An exact copy of the entries below is needed, with every picture left out.

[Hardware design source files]
------------
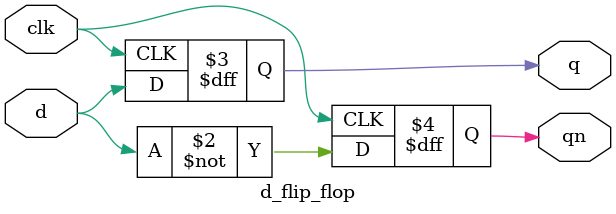
<source format=v>
module d_flip_flop (input d, input clk, output reg q, output reg qn);
always @(posedge clk) begin
    q <= d;
    qn <= ~d;
end
endmodule
</source>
------------
Result:
<source format=v>
module d_flip_flop (input d, input clk, output reg q, output reg qn);
always @(posedge clk) begin
    q <= d;
    qn <= ~d;
end
endmodule
</source>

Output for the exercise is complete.